As if they didn’t have enough cluttering their minds, Stella D’oro’s union employees returned to work July 7, to find a mess at the West 237th factory, sources say, and immediately started cleaning it up.

 

After nearly a year on strike, and only one day after being told they could come back to work in a factory set to close in 90 days, some union members stayed late on their first day to try to restore some semblance of order, said Mike Filippou, a representative for Local 50 of the Bakery, Confectioners, Tobacco Workers and Grain Millers International Union.

“It was like a different factory,” he said, noting that the bathrooms were filthy and had broken doors, workers’ lockers were broken and had junk stacked on top of them. Eddie Marrrero, a foreman at the factory, said there was also damaged machinery and misplaced equipment.
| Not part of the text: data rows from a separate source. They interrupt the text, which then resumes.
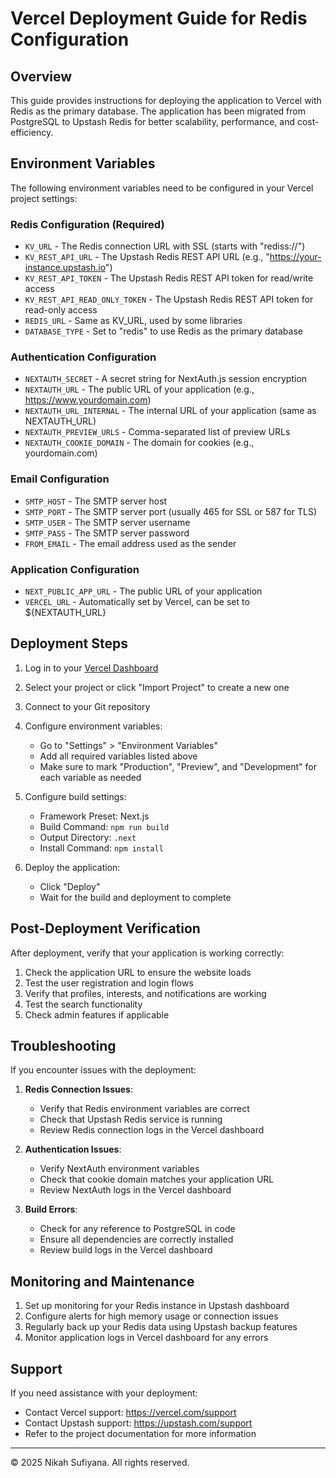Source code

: # Vercel Deployment Guide for Redis Configuration

## Overview

This guide provides instructions for deploying the application to Vercel with Redis as the primary database. The application has been migrated from PostgreSQL to Upstash Redis for better scalability, performance, and cost-efficiency.

## Environment Variables

The following environment variables need to be configured in your Vercel project settings:

### Redis Configuration (Required)
- `KV_URL` - The Redis connection URL with SSL (starts with "rediss://")
- `KV_REST_API_URL` - The Upstash Redis REST API URL (e.g., "https://your-instance.upstash.io")
- `KV_REST_API_TOKEN` - The Upstash Redis REST API token for read/write access
- `KV_REST_API_READ_ONLY_TOKEN` - The Upstash Redis REST API token for read-only access
- `REDIS_URL` - Same as KV_URL, used by some libraries
- `DATABASE_TYPE` - Set to "redis" to use Redis as the primary database

### Authentication Configuration
- `NEXTAUTH_SECRET` - A secret string for NextAuth.js session encryption
- `NEXTAUTH_URL` - The public URL of your application (e.g., https://www.yourdomain.com)
- `NEXTAUTH_URL_INTERNAL` - The internal URL of your application (same as NEXTAUTH_URL)
- `NEXTAUTH_PREVIEW_URLS` - Comma-separated list of preview URLs
- `NEXTAUTH_COOKIE_DOMAIN` - The domain for cookies (e.g., yourdomain.com)

### Email Configuration
- `SMTP_HOST` - The SMTP server host
- `SMTP_PORT` - The SMTP server port (usually 465 for SSL or 587 for TLS)
- `SMTP_USER` - The SMTP server username
- `SMTP_PASS` - The SMTP server password
- `FROM_EMAIL` - The email address used as the sender

### Application Configuration
- `NEXT_PUBLIC_APP_URL` - The public URL of your application
- `VERCEL_URL` - Automatically set by Vercel, can be set to ${NEXTAUTH_URL}

## Deployment Steps

1. Log in to your [Vercel Dashboard](https://vercel.com/dashboard)

2. Select your project or click "Import Project" to create a new one

3. Connect to your Git repository

4. Configure environment variables:
   - Go to "Settings" > "Environment Variables"
   - Add all required variables listed above
   - Make sure to mark "Production", "Preview", and "Development" for each variable as needed

5. Configure build settings:
   - Framework Preset: Next.js
   - Build Command: `npm run build`
   - Output Directory: `.next`
   - Install Command: `npm install`

6. Deploy the application:
   - Click "Deploy"
   - Wait for the build and deployment to complete

## Post-Deployment Verification

After deployment, verify that your application is working correctly:

1. Check the application URL to ensure the website loads
2. Test the user registration and login flows
3. Verify that profiles, interests, and notifications are working
4. Test the search functionality
5. Check admin features if applicable

## Troubleshooting

If you encounter issues with the deployment:

1. **Redis Connection Issues**:
   - Verify that Redis environment variables are correct
   - Check that Upstash Redis service is running
   - Review Redis connection logs in the Vercel dashboard

2. **Authentication Issues**:
   - Verify NextAuth environment variables
   - Check that cookie domain matches your application URL
   - Review NextAuth logs in the Vercel dashboard

3. **Build Errors**:
   - Check for any reference to PostgreSQL in code
   - Ensure all dependencies are correctly installed
   - Review build logs in the Vercel dashboard

## Monitoring and Maintenance

1. Set up monitoring for your Redis instance in Upstash dashboard
2. Configure alerts for high memory usage or connection issues
3. Regularly back up your Redis data using Upstash backup features
4. Monitor application logs in Vercel dashboard for any errors

## Support

If you need assistance with your deployment:
- Contact Vercel support: https://vercel.com/support
- Contact Upstash support: https://upstash.com/support
- Refer to the project documentation for more information

---

© 2025 Nikah Sufiyana. All rights reserved.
“They had to call the plumber because all the toilets were clogged and filthy,” said Mr. Marrero, a worker there for 30 years.

“It felt like a home. Now it feels like you’re going into a prison where they give you a three month stay and you’re out of there to the slums,” he said.

The union and its lawyers are also trying to ward off a second more crucial mess facing the workers — Brynwood Partners’ decision to shut down the factory.

The union filed a National Labor Relations Board complaint against the company on Monday, claiming the unfair labor practice of threatening to close the factory in retaliation for the union going on strike.

“It’s runaway shop,” said Joyce Alston, president of Local 50. “Taking the product elsewhere to avoid the union.”

The NLRB has played a crucial role in the strike, ruling two weeks ago that Stella D’oro’s owners had negotiated in bad faith with the union.